Лукерья неожиданно улыбнулась, но сказала недовольно и обидчиво:

— Хоть ты и учёный, да туркать‑то молод ещё. Ну, уж не гневаюсь: о болящей‑то больно забеспокоился.

— Ты не ругай меня, тётушка Лукерья! Я ведь хлопочу не только по обязанности, но и от горячего сердца. Как это можно допустить, чтобы такая молодая женщина погибла!

Вместо того чтобы бежать за бутылками, я подскочил к нему и схватил его за руку.

— Без мамы я жизни лишусь… — заикаясь от отчаяния и надежды, вскрикнул я и захлебнулся от слёз. — Чего хошь со мной делай, а её вылечи.

Антон прижал мою голову к своему халату и растроганно засмеялся.

— Постараюсь, постараюсь, милок. Как‑нибудь поднимем её общими силами.

Отец убежал за водой к колодцу, а Лукерья возилась с самоваром. Я принёс мешок со звякающими бутылками и сбегал в кладовую за тёплыми чулками.

Судороги жутко ломали руки и ноги матери, и вся она корчилась от рвоты. Антон вливал в рот ей какое‑то мутное лекарство.

Вошёл дедушка, поклонился студенту и сел на лавку.

— Спроть божьей воли не пойдёшь, барин, — сказал он покорно и кротко. — Все под богом ходим. Вот и старуха моя слегла — в выходе стонет… Как бы и её не прибрал господь…

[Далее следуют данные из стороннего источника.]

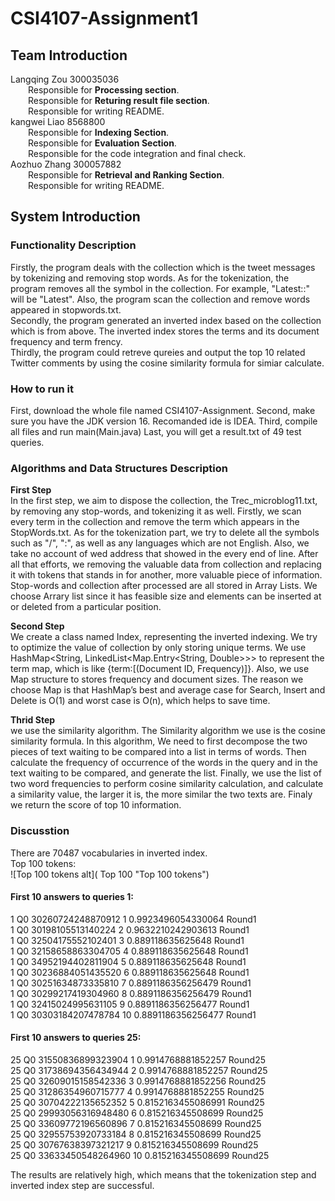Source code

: # CSI4107-Assignment1
## Team Introduction
Langqing Zou 300035036<br>
&emsp;&emsp;Responsible for **Processing section**.<br>
&emsp;&emsp;Responsible for **Returing result file section**.<br>
&emsp;&emsp;Responsible for writing README.<br>
kangwei Liao 8568800<br> 
&emsp;&emsp;Responsible for **Indexing Section**.<br>
&emsp;&emsp;Responsible for **Evaluation Section**.<br>
&emsp;&emsp;Responsible for the code integration and final check.<br>
Aozhuo Zhang 300057882<br>
&emsp;&emsp;Responsible for **Retrieval and Ranking Section**.<br>
&emsp;&emsp;Responsible for writing README.<br>
## System Introduction
### Functionality Description
Firstly, the program deals with the collection which is the tweet messages by tokenizing and removing stop words. As for the tokenization,
the program removes all the symbol in the collection. For example, "Latest::" will be "Latest". Also, the program scan the collection and remove
words appeared in stopwords.txt.<br>
Secondly, the program generated an inverted index based on the collection which is from above. The inverted index stores the terms and its 
document frequency and term frency.<br>
Thirdly, the program could retreve qureies and output the top 10 related Twitter comments by using the cosine similarity formula for simiar calculate. 
### How to run it
First, download the whole file named CSI4107-Assignment.
Second, make sure you have the JDK version 16. Recomanded ide is IDEA.
Third, compile all files and run main(Main.java)
Last, you will get a result.txt of 49 test queries.
### Algorithms and Data Structures Description
**First Step**<br>
In the first step, we aim to dispose the collection, the Trec_microblog11.txt, by removing any stop-words, and tokenizing it as well. Firstly, we scan every term 
in the collection and remove the term which appears in the StopWords.txt.
As for the tokenization part, we try to delete all the symbols such as "/", ":", as well as any languages which are not English. Also, we take no account of wed address that showed in the every end of line. After all that efforts, we removing the valuable data from collection and replacing it with tokens that stands in for another, more valuable piece of information. <br>
Stop-words and collection after processed are all stored in Array Lists. We choose Arrary list since it has feasible size and elements can be inserted at or deleted from a particular position.<br>

**Second Step**<br>
We create a class named Index, representing the inverted indexing. We try to  optimize the value of collection by only storing unique terms. We use HashMap<String, LinkedList<Map.Entry<String, Double>>> to represent the term map, which is like {term:[(Document ID, Frequency)]}. Also, we use Map structure to stores frequency and document sizes. The reason we choose Map is that HashMap’s best and average case for Search, Insert and Delete is O(1) and worst case is O(n), which helps to save time.
<br>

**Thrid Step**<br>
we use the similarity algorithm. The Similarity algorithm we use is the cosine similarity formula. In this algorithm, We need to first decompose the two pieces of text waiting to be compared into a list in terms of words. Then calculate the frequency of occurrence of the words in the query and in the text waiting to be compared, and generate the list. Finally, we use the list of two word frequencies to perform cosine similarity calculation, and calculate a similarity value, the larger it is, the more similar the two texts are. Finaly we return the score of top 10 information.<br>

### Discusstion
There are 70487 vocabularies in inverted index.<br>
Top 100 tokens:<br>
![Top 100 tokens alt]( Top 100 "Top 100 tokens")

#### First 10 answers to queries 1:
1 Q0 30260724248870912 1 0.9923496054330064 Round1 <br>
1 Q0 30198105513140224 2 0.9632210242903613 Round1<br>
1 Q0 32504175552102401 3 0.889118635625648 Round1<br>
1 Q0 32158658863304705 4 0.889118635625648 Round1<br>
1 Q0 34952194402811904 5 0.889118635625648 Round1<br>
1 Q0 30236884051435520 6 0.889118635625648 Round1<br>
1 Q0 30251634873335810 7 0.8891186356256479 Round1<br>
1 Q0 30299217419304960 8 0.8891186356256479 Round1<br>
1 Q0 32415024995631105 9 0.8891186356256477 Round1<br>
1 Q0 30303184207478784 10 0.8891186356256477 Round1<br>
#### First 10 answers to queries 25:
25 Q0 31550836899323904 1 0.9914768881852257 Round25<br>
25 Q0 31738694356434944 2 0.9914768881852257 Round25<br>
25 Q0 32609015158542336 3 0.9914768881852256 Round25<br>
25 Q0 31286354960715777 4 0.9914768881852255 Round25<br>
25 Q0 30704222135652352 5 0.8152163455086991 Round25<br>
25 Q0 29993056316948480 6 0.815216345508699 Round25<br>
25 Q0 33609772196560896 7 0.815216345508699 Round25<br>
25 Q0 32955753920733184 8 0.815216345508699 Round25<br>
25 Q0 30767638397321217 9 0.815216345508699 Round25<br>
25 Q0 33633450548264960 10 0.815216345508699 Round25<br>

The results are relatively high, which means that the tokenization step and inverted index step are successful.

— Есть и другая народная мудрость, дедушка: на бога надейся, а сам не плошай. Пройду и к старушке. А родился я не барином. Папаша мой — железнодорожный машинист и сейчас ещё не бросил паровоза, хотя по седине и тебе не уступит. Зовут его Макаром, а меня — Антоном.

Дедушка отчуждённо поглядел на него и с усмешкой себе на уме провёл пальцами по бороде.

— А вот науку произошёл — дохтуром стал. Из простонародья учёных не бывало. Простонародью положено горб ломать, а наукой‑то барство да купечество промышляют.

Антон растирал обеими руками ноги матери и словоохотливо говорил:

— Наука, дедушка, тоже горбом зарабатывается. Я вот и голодал, и холодал, и всякие трудности испытал. А от этого только злее и смелее становился. Люди из простонародья сейчас эту науку дерзко у дворян да богатых вырывают, хоть они и запирают её от народа, да замки‑то наш брат понемногу сшибает.